An investigation into NMDA receptor subtype synaptic targeting and lateral mobility mediated by the PSD-95 MAGUK family of scaffold proteins

Information in our brains is processed by a network of nerve cells. An important sub-component of a neurone is the synapse which is where communication between adjacent neurones occurs. Neurotransmitter receptor proteins are found in the membrane at the synapse. They are pivotal in receiving the message from one neurone and then inducing a response in the recipient nerve cell. NMDA receptors are a type of excitatory, glutamate neurotransmitter receptor. They play an integral role in memory formation and in neurological diseases such as schizophrenia, stroke, epilepsy and chronic pain. There are several types of closely related NMDA receptors. These differ with respect to their pharmacological properties; where they are localized in the neuronal membrane, i.e whether at synapses or close to the synapse in what are termed extra-synaptic sites and, in the different signalling pathways and responses they activate inside the neuronal cell. In collaboration with Dr Daniel Choquet's research group in France, we have recently discovered that NMDA receptor subtypes differ in their respective mobilities in neuronal membranes. One type (NR1/NR2A receptors) stays within the synapse whereas NR1/NR2B receptors are more mobile and can readily move between synaptic and extra-synaptic sites. NMDA receptors are anchored at synapses by their association with a family of scaffolding proteins, the PSD-95 proteins. Because of the observed differences in their respective lateral mobilities, it is suggested that NMDA receptor subtypes interact differently with the PSD-95 proteins. This differential interaction is crucial for the correct functioning of the neurones since different intracellular signalling pathways appear to be activated by synaptic versus extra-synaptic receptors; in fact these functional responses are diametrically opposed leading to either programmed cell death as in 'apoptosis' or in the promotion of neuronal cell survival. This research proposal aims to investigate the factors that determine whether an NMDA receptor subtype is directed to synapses or to extra-synaptic sites by studying the interaction of NMDA receptor subtypes and the scaffolding family of proteins, the PSD-95 proteins. Understanding these processes may contribute towards the development of NMDA receptor subtype targeted therapies.

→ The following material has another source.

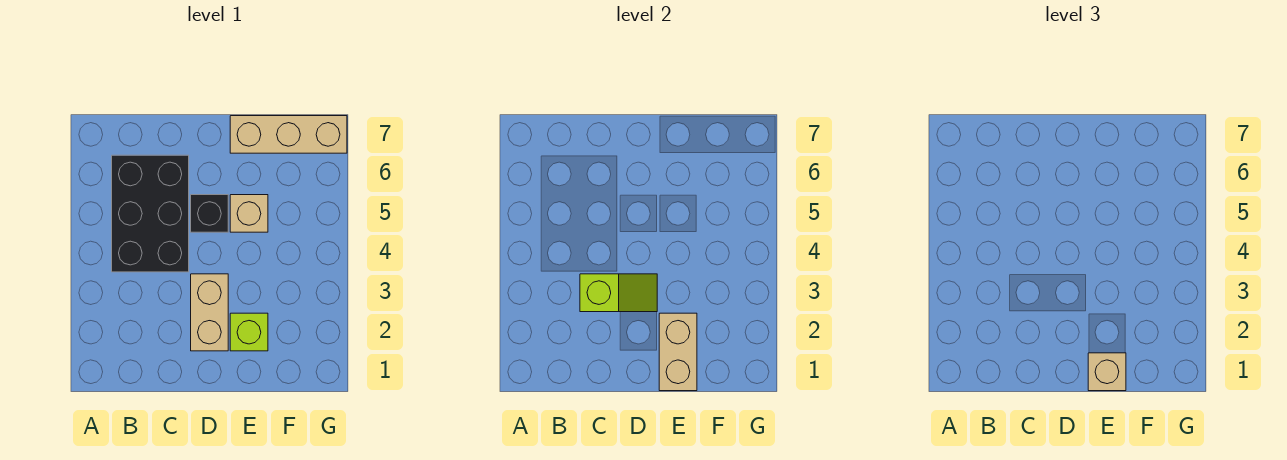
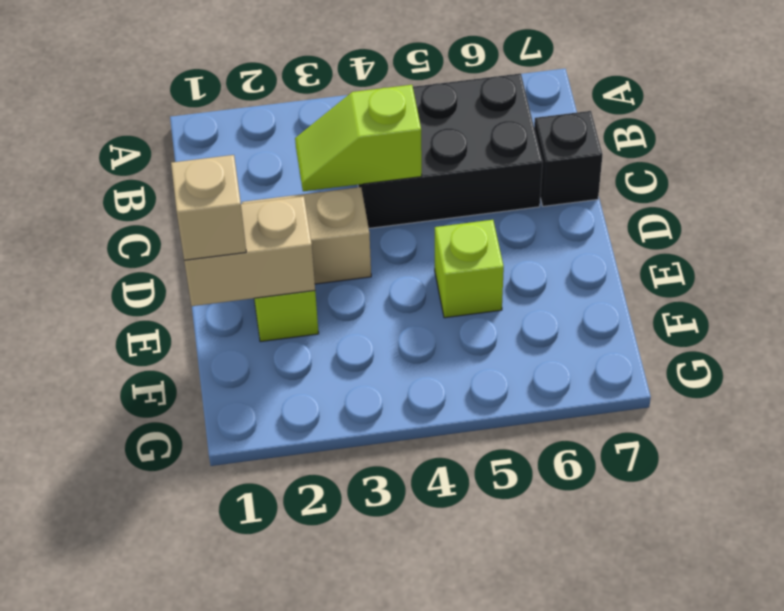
lime 1x2 slope [580,274,657,312] -> lime 1x2 slope turned to [295,85,422,191]
black 1x1 brick [191,195,228,232] -> black 1x1 brick moved to [534,111,603,206]
tan 1x1 brick [230,195,268,232] -> lime 1x1 brick [435,220,504,318]
tan 1x3 brick [230,116,347,153] -> none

NMDA receptors are major mediators of fast excitatory neurotransmission. They play a pivotal role in synaptic plasticity, in development of the nervous system and in neurological disorders. NMDA receptors are formed by the assembly of NR1 and NR2 subunits and are associated at synapses with the post-synaptic density-95 (PSD-95) family of scaffolding proteins. It is becoming clear that the two major NMDA receptor subtypes in adult brain, NR1/NR2A and NR1/NR2B, may couple to different members of this family, PSD-95 and SAP102. This selective association may determine whether the receptors are synaptic or extra-synaptic and which downstream signalling pathways are activated. Relatedly, in collaboration with Dr Choquet, we discovered that NR2A subunit-containing receptors were relatively immobile compared to NR2B subunit-containing receptors. It is hypothesized that this differential mobility is mediated via coupling of NMDA receptor subtypes to the different scaffold proteins. The scaffolding molecules associate with assembled NMDA receptors via a 4 amino acid motif localized at the distal NR2 C-termini. Since each NR2 subunit has this motif, it is unclear why NR1/NR2B NMDA receptors should be more mobile and have a preference for association with SAP102 rather than PSD-95 and vice versa. We have preliminary data which shows that additional but different sequences contribute to NR2A/PSD-95 and NR2B/PSD-95 association suggesting that that protein-protein affinity differences may control association of subtypes with selective scaffold proteins within the same family. In this proposal, we wish to test this hypothesis. The aim is to study NR2/PSD-95 and NR2/SAP102 interactions by mapping of the respective binding domains; the determination of the affinities of protein-protein association and in single particle tracking experiments to ascertain if indeed it is the scaffold that controls lateral mobility and ultimately downstream signalling leading to neuronal responses.